Почин был сделан, и дальше пошло легче. Стоит одному начать, а уж другие последуют его примеру. В шляпу со звяканьем падали монеты, преимущественно медь, но иногда и серебро. Я радовался... Некоторые господа — в городах здесь многие знали немецкий — интересовались, откуда мы и куда, и спрашивали, не студенты ли мы, что необычайно льстило мне, тринадцатилетнему мальчишке! Я отвечал: «школьники-туристы», так как объяснять им, что такое «Странствующие школяры», было бы слишком долго. Все внимание я должен был уделять «кассе», взоры моих товарищей были устремлены на меня, а в Голландии тоже есть люди, которые любят увиливать, когда приходится платить.

Мои спутники пели и пели, пока я не завершил свой круг, потом мы с ликованием,— не проявляя его, однако,— зашагали из Аппингедама. Нет, мы не стали там обедать, не дали возможности городу Аппингедаму заработать, хотя он первый из голландских городов столь щедро одарил нас! Мы не решились подсчитывать нашу выручку на виду у горожан, мне тоже на этот раз не хотелось выглядеть «алчным».

Я шагал рядом с Ацером, держа шляпу за сложенные вместе поля. А шляпа была тяжеленькая! Чувствовалось, что в ней кое-что есть!

Как только мы вышли за город, тут уж нас ничто не сдерживало, все спрыгнули в придорожную канаву и закричали:

— Считай, Ацер, считай!

Подсчитали. Оказалось, что за полчаса пения мы заработали двадцать семь гульденов шестьдесят два цента, а голландский гульден стоил дороже марки!

Все сияли и радостно глядели друг на друга, даже Младенцу не к чему было придраться.

— Если так пойдет дальше, мы притащим домой денег больше, чем взяли! — воскликнул кто-то.

— Спокойно! Спокойно! — призвал к порядку Ацер, в котором вдруг проснулся бережливый хозяин.— Перво-наперво надо отложить деньги на обратный путь. Если хорошо заработаем, поедем пароходом через залив Цуидерзе, вместо того чтобы идти в обход. Тем самым сэкономим три дня, которые проведем в Амстердаме, что будет тоже недешево...

Все заботы и тревоги как рукой сняло.
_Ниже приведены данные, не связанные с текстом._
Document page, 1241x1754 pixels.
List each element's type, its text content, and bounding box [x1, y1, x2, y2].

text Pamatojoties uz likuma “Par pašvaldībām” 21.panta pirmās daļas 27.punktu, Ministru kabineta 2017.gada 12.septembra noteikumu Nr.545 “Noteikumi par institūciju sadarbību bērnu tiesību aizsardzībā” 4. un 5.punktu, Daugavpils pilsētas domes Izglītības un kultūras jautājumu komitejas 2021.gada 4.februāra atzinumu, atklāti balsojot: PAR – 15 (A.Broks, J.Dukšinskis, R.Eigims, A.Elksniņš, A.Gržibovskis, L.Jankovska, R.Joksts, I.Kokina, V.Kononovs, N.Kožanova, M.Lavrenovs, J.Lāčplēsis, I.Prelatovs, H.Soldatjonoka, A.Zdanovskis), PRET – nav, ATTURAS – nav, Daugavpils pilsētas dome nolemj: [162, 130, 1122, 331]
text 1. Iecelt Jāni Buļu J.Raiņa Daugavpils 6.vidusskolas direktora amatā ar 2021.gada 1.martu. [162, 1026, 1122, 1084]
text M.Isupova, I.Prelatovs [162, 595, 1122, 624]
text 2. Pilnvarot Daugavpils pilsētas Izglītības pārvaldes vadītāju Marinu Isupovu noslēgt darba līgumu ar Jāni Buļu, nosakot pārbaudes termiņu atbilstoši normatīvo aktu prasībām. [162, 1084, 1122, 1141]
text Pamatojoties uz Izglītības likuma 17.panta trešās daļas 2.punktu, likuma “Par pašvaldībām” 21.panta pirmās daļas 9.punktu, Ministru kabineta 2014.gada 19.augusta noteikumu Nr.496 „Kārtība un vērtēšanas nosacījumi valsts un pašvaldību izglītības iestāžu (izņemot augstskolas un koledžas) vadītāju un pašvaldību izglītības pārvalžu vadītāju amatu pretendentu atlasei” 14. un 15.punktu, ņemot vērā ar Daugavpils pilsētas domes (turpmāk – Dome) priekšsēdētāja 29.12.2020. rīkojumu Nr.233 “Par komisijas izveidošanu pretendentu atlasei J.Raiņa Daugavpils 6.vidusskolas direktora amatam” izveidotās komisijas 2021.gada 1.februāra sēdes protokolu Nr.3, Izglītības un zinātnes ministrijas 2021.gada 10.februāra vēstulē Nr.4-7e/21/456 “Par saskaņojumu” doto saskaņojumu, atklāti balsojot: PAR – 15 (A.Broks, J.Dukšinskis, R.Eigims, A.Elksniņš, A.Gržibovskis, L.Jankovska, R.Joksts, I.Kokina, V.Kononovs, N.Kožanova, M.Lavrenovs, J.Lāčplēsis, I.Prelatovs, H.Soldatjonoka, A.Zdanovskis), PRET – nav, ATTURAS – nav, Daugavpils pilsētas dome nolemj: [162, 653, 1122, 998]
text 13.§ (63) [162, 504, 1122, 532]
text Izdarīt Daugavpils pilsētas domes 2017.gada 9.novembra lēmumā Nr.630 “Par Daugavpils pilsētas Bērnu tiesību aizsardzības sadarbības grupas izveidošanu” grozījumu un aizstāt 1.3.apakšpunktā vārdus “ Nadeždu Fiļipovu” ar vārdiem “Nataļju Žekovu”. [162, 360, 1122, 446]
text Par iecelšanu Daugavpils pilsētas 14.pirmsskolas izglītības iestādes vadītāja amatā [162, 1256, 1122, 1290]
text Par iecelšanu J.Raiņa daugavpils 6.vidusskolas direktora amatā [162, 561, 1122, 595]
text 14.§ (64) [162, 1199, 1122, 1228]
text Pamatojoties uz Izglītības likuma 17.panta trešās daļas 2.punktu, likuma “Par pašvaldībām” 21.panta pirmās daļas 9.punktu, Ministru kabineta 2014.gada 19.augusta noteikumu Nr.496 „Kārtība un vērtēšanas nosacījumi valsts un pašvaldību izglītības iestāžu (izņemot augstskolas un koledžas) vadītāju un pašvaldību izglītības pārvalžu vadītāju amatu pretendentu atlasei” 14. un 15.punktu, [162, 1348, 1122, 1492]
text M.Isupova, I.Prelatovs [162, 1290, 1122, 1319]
Съестное было так дешево, да и нередко доставалось нам даром! Эти голландцы и в самом деле оказались щедрым народом! Чутье Ацера не подвело, почти каждый хозяин, не задумываясь, усаживал к себе за стол четырнадцать обжор. С концертами и дальше все обстояло хорошо. Мы заработали много денег, но и растранжирили их, конечно, так что домой вернулись отнюдь не богачами.

Отец, когда я потом рассказывал ему о наших концертах и о том, как я собирал деньги, лишь покачивал головой. Разумеется, отца несколько покоробило, что его старший сын, словно какой-нибудь нищий музыкант, со шляпой в руке собирал подаяние на улицах и площадях! Но в конце концов он все же улыбнулся. Вероятно, он счел полезным, что вечный мечтатель хоть разок вкусил реальной жизни! Ведь как часто мне приходилось слышать дома от родителей и сестер: «Опять замечтался!» — когда я не отвечал на их вопросы.

Во время путешествия мне не довелось увидеть ни красивых зданий, ни музеев, ни картин, которыми так богаты Нидерланды. Мы бродили, не отягощая себя школьными знаниями и без какой-либо тяги к просвещению. Наши глаза еще не открылись для этих красот, а весельчак Ацер, пожалуй, не являлся тем человеком, который мог бы открыть их. Никаких достопримечательностей я не помню.